- [Things to do]
**A.** List the three causes of death in which, according to the election column, the rise in mortality was mostly found.
**B.** Duplicate the passage from the election column starting at "In a 2015 paper, Princeton" and ending at "rise of Trumpism.".
**C.** In the election column, what age range is given for the white Americans whose mortality increased?

- [Quoted passage]
* * *

November 4, 2020
Here we are, the morning after. Deadlines being what they are, you know the results of the election and I don’t. Nevertheless, it’s a safe bet the country hasn’t been transformed into Shangri-La overnight. After all, it would be simplistic to assume that Donald Trump is/was the cause of our current malaise and not a consequence. The populist grievances which found a home in Trumpism are the natural consequence of decades of economic, social and cultural disregard. The discontent is real and raw.
In a 2015 paper, Princeton economists Anne Case and Angus Deaton discovered an improbable increase in mortality since 1999 among less-educated (high school diploma or less) white Americans, mostly male, aged 45-54, the preponderance found in suicides, drug-overdoses, and alcohol-related diseases. Their movement toward lower and lower-skilled jobs resulted in a sharp decline in income, marriages, and home ownership, all signs of confidence in their futures. These “deaths of despair” could well have been predictors of the rise of Trumpism.
What turned against the white working class which had contributed so much to America’s rise as an economic world power? All signs point to the decline of the manufacturing economy and labor unions, the rise of globalism which only benefits those at the top, and increased opportunities for minorities. Perhaps their faith that their skilled labor would deliver a better life than that of their parents and an even better one for their children had been misplaced.

* * *

- [Information shown]
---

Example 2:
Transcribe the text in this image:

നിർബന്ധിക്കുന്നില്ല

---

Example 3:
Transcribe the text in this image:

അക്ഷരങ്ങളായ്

* * *

- [Written answers]
**A.** Suicides, drug-overdoses, and alcohol-related diseases.

**B.**
In a 2015 paper, Princeton economists Anne Case and Angus Deaton discovered an improbable increase in mortality since 1999 among less-educated (high school diploma or less) white Americans, mostly male, aged 45-54, the preponderance found in suicides, drug-overdoses, and alcohol-related diseases. Their movement toward lower and lower-skilled jobs resulted in a sharp decline in income, marriages, and home ownership, all signs of confidence in their futures. These “deaths of despair” could well have been predictors of the rise of Trumpism.

**C.** They were aged 45-54.